**Recorded data**
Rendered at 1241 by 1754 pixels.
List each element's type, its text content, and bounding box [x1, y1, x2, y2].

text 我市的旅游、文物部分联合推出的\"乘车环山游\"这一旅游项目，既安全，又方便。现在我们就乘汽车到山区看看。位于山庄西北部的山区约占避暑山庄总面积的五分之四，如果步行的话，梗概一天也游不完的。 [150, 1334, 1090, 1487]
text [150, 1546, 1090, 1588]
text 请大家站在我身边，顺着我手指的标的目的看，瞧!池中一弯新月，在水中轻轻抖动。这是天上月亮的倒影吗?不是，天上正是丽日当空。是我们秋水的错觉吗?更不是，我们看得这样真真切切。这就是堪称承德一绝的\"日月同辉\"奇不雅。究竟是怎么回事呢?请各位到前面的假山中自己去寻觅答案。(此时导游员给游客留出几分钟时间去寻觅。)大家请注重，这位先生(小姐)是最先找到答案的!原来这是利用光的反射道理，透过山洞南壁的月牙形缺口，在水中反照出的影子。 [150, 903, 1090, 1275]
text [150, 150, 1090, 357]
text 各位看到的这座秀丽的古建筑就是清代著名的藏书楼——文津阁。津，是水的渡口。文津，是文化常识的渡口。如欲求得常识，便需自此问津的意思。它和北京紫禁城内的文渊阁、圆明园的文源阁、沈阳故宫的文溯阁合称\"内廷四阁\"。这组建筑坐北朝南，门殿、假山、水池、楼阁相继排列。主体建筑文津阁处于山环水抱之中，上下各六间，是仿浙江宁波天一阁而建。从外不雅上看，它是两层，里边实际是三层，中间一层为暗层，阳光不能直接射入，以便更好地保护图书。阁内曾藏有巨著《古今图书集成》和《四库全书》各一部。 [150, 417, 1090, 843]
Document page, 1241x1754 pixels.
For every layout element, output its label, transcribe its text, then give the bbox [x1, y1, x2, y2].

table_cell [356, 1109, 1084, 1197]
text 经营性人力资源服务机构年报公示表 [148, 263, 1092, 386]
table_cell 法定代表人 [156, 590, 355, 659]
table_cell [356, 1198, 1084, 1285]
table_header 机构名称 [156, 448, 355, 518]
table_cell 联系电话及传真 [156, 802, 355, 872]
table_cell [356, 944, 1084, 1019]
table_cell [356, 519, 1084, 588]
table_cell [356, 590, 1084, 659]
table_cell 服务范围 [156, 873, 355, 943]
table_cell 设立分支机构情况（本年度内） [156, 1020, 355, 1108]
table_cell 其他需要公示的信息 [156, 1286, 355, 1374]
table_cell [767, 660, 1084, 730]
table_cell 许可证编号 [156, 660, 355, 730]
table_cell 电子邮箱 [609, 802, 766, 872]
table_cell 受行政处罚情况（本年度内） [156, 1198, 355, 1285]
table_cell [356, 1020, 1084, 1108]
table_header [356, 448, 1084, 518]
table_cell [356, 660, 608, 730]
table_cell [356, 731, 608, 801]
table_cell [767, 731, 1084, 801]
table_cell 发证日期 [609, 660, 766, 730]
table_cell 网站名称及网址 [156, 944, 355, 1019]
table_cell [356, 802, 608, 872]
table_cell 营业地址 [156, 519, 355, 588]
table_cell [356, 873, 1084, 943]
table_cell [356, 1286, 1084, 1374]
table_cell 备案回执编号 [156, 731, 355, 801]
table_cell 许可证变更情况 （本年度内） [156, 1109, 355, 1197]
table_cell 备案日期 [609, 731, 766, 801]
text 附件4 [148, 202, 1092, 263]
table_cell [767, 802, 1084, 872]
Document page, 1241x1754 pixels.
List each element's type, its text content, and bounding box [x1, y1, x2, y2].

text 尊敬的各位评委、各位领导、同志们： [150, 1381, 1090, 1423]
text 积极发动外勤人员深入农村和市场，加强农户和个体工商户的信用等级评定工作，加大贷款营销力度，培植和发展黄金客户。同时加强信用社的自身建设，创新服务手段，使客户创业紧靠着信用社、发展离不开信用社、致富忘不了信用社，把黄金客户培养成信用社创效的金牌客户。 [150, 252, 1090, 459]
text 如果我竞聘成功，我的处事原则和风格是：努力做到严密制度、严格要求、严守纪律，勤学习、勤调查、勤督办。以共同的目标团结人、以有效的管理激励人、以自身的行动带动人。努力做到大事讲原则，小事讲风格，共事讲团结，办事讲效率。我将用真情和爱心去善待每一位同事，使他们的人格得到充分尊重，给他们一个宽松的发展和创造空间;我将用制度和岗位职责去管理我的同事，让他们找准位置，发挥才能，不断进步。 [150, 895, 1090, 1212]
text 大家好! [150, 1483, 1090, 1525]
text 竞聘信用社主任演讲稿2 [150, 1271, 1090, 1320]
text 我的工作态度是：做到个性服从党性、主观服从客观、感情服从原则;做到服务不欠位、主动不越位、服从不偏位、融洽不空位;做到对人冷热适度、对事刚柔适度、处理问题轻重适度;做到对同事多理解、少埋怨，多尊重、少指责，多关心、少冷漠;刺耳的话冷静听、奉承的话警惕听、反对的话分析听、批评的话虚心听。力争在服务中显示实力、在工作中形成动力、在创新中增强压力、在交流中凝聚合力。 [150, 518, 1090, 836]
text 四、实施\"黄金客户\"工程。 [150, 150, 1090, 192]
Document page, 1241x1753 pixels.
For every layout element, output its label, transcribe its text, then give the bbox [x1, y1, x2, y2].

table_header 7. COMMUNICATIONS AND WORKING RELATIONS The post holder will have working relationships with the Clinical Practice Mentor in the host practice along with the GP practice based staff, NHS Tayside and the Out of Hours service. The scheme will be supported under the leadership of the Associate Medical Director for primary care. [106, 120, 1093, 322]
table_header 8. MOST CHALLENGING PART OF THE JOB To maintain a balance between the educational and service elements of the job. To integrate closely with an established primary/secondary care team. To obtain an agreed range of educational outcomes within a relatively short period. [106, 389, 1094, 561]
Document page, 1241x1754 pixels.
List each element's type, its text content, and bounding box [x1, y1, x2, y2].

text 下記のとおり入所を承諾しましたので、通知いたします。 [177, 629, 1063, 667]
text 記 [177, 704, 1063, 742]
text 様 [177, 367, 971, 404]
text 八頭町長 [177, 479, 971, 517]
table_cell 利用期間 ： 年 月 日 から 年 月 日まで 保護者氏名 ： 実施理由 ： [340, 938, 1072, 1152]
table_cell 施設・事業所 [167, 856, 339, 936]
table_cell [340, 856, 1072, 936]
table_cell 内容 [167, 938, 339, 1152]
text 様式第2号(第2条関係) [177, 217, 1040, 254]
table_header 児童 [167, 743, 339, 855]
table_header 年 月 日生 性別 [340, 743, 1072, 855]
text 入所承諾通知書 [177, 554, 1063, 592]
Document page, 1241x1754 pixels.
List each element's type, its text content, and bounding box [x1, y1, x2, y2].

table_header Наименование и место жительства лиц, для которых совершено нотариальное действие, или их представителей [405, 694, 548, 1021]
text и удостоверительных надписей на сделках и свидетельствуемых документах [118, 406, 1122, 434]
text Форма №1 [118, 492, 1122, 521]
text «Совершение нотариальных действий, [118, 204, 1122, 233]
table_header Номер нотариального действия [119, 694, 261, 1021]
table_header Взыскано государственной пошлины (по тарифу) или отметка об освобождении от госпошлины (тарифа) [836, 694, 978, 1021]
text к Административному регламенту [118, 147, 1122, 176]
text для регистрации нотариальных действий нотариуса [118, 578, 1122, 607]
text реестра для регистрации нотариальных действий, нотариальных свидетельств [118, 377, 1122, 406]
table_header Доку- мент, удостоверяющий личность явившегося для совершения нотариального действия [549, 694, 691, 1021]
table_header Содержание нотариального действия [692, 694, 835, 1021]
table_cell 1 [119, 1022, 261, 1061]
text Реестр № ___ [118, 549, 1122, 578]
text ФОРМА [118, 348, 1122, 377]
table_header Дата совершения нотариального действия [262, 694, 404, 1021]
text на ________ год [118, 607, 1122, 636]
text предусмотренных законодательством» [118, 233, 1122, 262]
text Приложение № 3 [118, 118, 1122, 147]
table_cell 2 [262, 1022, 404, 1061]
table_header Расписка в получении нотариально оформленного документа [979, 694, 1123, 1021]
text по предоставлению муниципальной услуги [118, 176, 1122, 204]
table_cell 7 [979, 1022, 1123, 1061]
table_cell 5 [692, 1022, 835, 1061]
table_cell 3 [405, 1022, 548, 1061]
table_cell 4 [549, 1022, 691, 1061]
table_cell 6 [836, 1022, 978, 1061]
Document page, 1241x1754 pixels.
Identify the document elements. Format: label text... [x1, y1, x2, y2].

**Work required**
The job here is to find each line above with the word "本年度内" and copy it.

**Response box**
table_cell 设立分支机构情况（本年度内） [156, 1020, 355, 1108]
table_cell 受行政处罚情况（本年度内） [156, 1198, 355, 1285]
table_cell 许可证变更情况 （本年度内） [156, 1109, 355, 1197]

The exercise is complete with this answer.